Lipiec zwykle kojarzymy z morską bryzą, bezchmurnym, słonecznym niebem i smakiem jagodzianki. Jak się okazuje, współcześnie do tego obrazka będziemy musieli dopisać także siedzenie na kanapie z lodami i Netflixem na ekranie. Bowiem według najnowszego raportu w lipcu Polacy w rekordowo licznym gronie zgromadzili się przed ekranami, oglądając serwisy streamingowe.
Na wakacje z VOD. Serwisy streamingowe coraz popularniejsze także na telewizorach
17 sierpnia polski oddział amerykańskiego przedsiębiorstwa Nielsen zajmującego się badaniami rynku opublikował raport dotyczący oglądalności telewizji i serwisów streamingowych w Polsce w lipcu bieżącego roku.
Z danych pozyskanych przez uruchomioną grudniu platformę Nielsen The Gauge wynika, że w lipcu 2023 roku 6,9 proc. całkowitej oglądalności telewizji stanowiły serwisy streamingowe. Choć pozostają one nadal w tyle za telewizją satelitarną (34,1 proc.), kablową (30 proc.) i naziemną (22,8 proc.), jest to kolejny z rzędu miesiąc, w którym serwisom streamingowym przybywa udziału na telewizorach Polaków. Od grudnia (początku pomiarów platformą Nielsen The Gauge) platformy streamingowe zaliczyły wzrost o 1,3 proc., a w samym okresie czerwiec-lipiec wzrost wyniósł 0,5 proc.
Najpopularniejszym serwisem streamingowym na polskich telewizorach jest YouTube z udziałem 1,9 proc. rynku, z kolei na drugim miejscu uplasował się Netflix z wynikiem 1,7 proc. Pozostałe 3,3 proc. podzielone jest na pozostałe platformy przesyłania strumieniowego takie jak HBO Max, SkyShowtime, Disney+ czy Amazon Prime Video, jednak "żadna z nich nie osiągnęła jeszcze 0,5 proc. udziału oglądalności na odbiorniku telewizyjnym".

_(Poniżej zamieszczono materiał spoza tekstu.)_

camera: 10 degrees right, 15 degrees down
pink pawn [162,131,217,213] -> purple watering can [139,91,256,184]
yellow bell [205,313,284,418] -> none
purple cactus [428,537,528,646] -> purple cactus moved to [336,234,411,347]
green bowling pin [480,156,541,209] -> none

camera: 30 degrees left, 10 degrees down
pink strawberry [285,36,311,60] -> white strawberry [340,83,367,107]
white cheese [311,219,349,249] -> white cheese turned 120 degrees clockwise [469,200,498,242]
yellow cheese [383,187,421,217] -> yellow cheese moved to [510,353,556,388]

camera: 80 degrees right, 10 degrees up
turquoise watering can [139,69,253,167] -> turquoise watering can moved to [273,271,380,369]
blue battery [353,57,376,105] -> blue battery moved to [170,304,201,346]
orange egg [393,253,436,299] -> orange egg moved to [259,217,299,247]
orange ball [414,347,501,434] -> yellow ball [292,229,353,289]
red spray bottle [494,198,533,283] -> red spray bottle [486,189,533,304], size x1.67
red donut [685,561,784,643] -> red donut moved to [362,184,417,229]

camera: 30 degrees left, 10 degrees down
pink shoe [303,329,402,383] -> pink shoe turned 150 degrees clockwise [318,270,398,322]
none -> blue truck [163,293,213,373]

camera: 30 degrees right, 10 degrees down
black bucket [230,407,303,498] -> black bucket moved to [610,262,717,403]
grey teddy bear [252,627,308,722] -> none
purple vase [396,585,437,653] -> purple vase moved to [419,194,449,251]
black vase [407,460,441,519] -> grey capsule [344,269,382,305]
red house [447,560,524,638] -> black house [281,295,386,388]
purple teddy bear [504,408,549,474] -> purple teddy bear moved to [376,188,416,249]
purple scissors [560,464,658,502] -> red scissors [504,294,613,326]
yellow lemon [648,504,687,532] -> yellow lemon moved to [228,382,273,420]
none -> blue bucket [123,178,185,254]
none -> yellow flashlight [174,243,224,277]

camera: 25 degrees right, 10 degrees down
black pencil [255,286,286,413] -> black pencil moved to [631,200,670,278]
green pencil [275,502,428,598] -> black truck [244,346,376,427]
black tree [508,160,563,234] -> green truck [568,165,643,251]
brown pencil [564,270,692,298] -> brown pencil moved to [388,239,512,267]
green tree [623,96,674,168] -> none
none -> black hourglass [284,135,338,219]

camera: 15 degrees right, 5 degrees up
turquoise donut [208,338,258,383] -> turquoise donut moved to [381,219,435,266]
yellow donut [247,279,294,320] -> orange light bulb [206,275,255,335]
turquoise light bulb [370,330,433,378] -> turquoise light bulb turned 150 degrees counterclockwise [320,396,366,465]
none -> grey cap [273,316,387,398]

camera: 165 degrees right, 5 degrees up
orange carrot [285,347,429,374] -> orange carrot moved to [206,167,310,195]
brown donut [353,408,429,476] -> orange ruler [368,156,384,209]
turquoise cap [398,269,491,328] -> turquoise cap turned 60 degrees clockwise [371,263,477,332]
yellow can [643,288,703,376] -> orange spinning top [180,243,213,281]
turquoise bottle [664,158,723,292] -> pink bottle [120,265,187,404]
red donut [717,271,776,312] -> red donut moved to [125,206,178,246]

Jak tłumaczą autorzy raportu, do relatywnie dużego wzrostu oglądalności serwisów streamingowych przyczyniły się nie tylko wakacje, dzięki którym dzieci i młodzież zyskały więcej wolnego czasu, ale przede wszystkim brak premier i flagowych programów. W ramach tradycyjnej telewizji najpopularniejszymi programami były wydarzenia sportowe i muzyczne na żywo oraz wiadomości, wiadomości sportowe i pogoda.